■ Transcribed page contents:
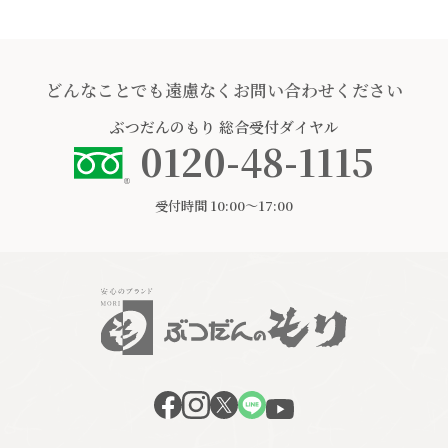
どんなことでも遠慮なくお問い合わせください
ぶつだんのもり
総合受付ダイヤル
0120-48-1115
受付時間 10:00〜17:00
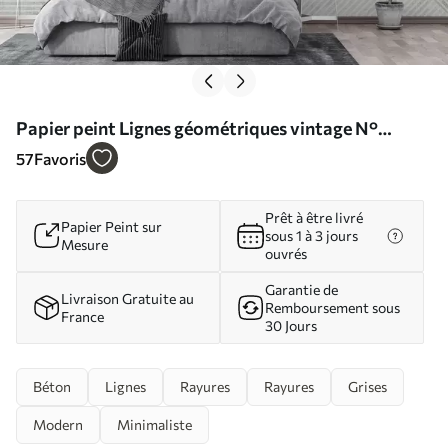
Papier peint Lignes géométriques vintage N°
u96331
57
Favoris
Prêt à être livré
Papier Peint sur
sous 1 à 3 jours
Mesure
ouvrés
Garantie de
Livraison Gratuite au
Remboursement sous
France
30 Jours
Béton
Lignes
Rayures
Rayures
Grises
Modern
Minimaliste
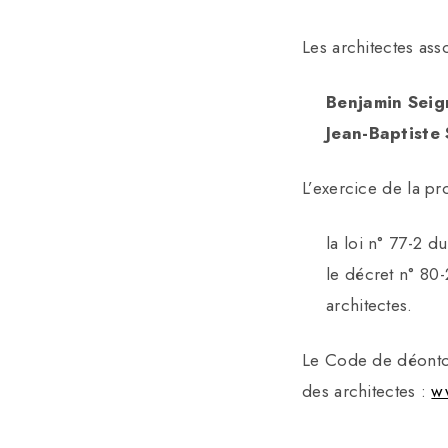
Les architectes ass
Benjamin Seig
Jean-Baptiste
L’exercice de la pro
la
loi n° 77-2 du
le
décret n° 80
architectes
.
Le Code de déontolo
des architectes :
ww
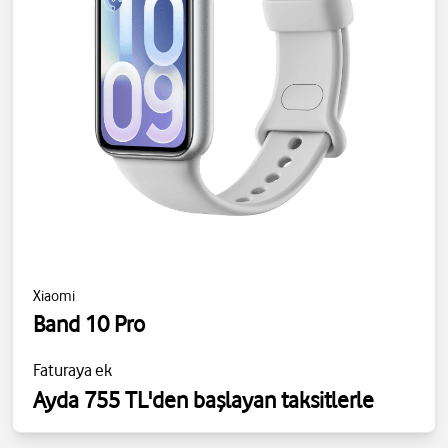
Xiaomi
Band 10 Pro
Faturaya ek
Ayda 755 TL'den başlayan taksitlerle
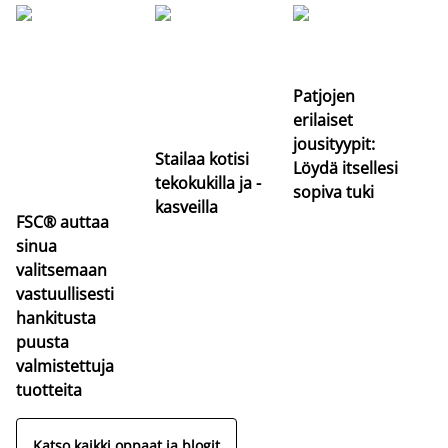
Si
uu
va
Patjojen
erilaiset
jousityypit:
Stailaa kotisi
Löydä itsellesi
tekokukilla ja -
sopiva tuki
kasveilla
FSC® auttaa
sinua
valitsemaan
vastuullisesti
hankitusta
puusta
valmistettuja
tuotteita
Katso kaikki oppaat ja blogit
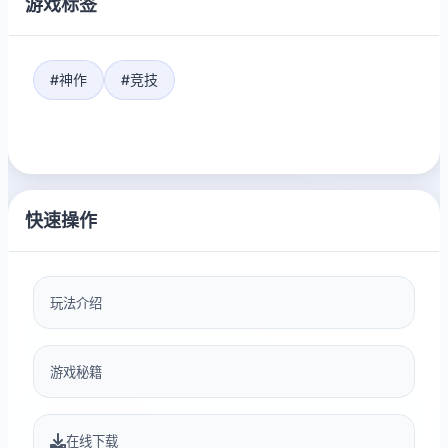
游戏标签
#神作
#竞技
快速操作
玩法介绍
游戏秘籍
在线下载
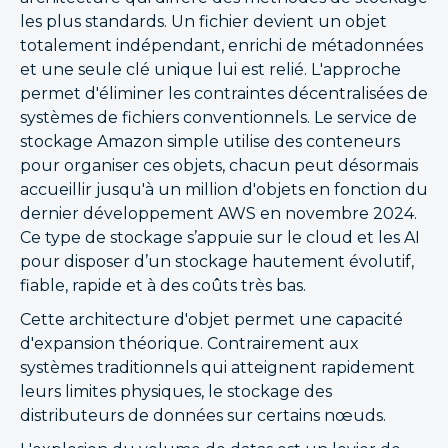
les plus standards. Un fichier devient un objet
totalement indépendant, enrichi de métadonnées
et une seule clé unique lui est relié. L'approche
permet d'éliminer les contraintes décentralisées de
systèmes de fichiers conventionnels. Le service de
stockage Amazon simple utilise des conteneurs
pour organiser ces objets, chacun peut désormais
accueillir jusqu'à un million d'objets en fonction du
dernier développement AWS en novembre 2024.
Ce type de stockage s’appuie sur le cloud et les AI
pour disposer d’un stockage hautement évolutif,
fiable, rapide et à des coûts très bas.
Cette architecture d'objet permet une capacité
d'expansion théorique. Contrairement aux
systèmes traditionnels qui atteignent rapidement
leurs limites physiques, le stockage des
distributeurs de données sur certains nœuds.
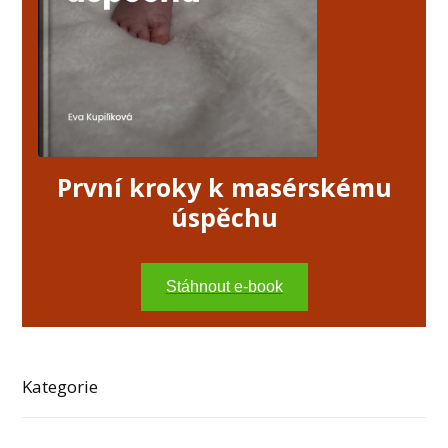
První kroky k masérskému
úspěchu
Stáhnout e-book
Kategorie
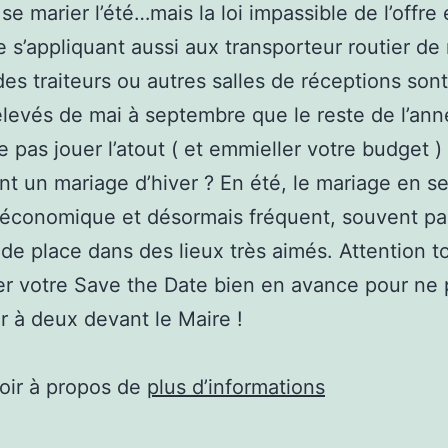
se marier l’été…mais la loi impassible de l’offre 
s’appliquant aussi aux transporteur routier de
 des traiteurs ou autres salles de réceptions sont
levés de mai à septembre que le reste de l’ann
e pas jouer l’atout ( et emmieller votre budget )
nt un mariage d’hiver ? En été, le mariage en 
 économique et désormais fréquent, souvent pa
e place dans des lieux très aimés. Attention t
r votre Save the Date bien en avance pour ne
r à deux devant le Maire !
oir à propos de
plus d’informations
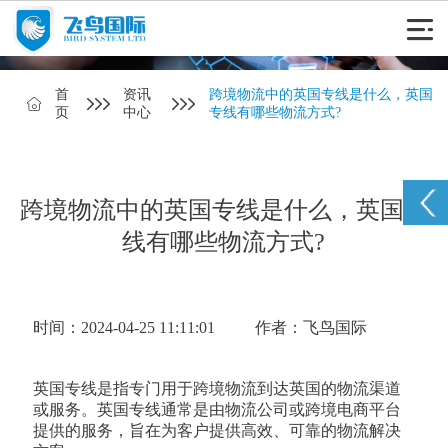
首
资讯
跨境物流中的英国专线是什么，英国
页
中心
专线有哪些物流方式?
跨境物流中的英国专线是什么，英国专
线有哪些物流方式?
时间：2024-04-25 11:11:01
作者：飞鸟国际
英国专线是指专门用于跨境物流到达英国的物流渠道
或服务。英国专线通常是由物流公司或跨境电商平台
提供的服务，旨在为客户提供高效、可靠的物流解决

...

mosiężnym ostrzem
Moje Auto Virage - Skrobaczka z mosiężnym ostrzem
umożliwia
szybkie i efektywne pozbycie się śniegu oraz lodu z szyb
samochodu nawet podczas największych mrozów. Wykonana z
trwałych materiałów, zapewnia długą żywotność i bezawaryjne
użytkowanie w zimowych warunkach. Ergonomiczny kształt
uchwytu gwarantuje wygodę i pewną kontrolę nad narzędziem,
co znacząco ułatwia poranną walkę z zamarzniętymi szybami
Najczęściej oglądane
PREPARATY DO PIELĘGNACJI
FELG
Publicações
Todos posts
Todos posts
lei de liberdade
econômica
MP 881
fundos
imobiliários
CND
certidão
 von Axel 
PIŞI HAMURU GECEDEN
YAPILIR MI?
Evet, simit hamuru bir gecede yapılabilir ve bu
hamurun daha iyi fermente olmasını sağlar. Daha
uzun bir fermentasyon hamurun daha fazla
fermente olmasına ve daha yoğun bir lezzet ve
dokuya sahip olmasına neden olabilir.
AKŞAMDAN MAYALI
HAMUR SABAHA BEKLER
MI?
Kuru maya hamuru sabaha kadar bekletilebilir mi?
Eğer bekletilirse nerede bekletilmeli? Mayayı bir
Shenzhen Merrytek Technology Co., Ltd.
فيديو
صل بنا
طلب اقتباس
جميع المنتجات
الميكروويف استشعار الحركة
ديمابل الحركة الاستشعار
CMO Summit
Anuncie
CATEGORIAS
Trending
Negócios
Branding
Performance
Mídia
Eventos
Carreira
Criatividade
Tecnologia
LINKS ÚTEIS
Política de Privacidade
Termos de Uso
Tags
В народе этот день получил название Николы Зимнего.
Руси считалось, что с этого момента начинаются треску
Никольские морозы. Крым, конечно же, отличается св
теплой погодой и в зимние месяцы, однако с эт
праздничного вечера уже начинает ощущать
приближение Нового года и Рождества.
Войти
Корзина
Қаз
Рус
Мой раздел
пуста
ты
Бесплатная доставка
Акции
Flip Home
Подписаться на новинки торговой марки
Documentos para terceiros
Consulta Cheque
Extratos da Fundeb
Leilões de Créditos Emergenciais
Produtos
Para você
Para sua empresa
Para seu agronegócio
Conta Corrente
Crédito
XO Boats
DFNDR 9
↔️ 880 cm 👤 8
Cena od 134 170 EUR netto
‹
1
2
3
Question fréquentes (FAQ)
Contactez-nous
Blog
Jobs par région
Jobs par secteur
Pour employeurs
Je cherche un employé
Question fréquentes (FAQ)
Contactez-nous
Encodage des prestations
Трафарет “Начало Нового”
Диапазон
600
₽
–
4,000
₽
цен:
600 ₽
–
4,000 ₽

■ Your instructions:
Work through the entries, filtering for the string "Papier", and copy each line that holds it.

■ Task result:
Papier peint Lignes géométriques vintage N°
Papier Peint sur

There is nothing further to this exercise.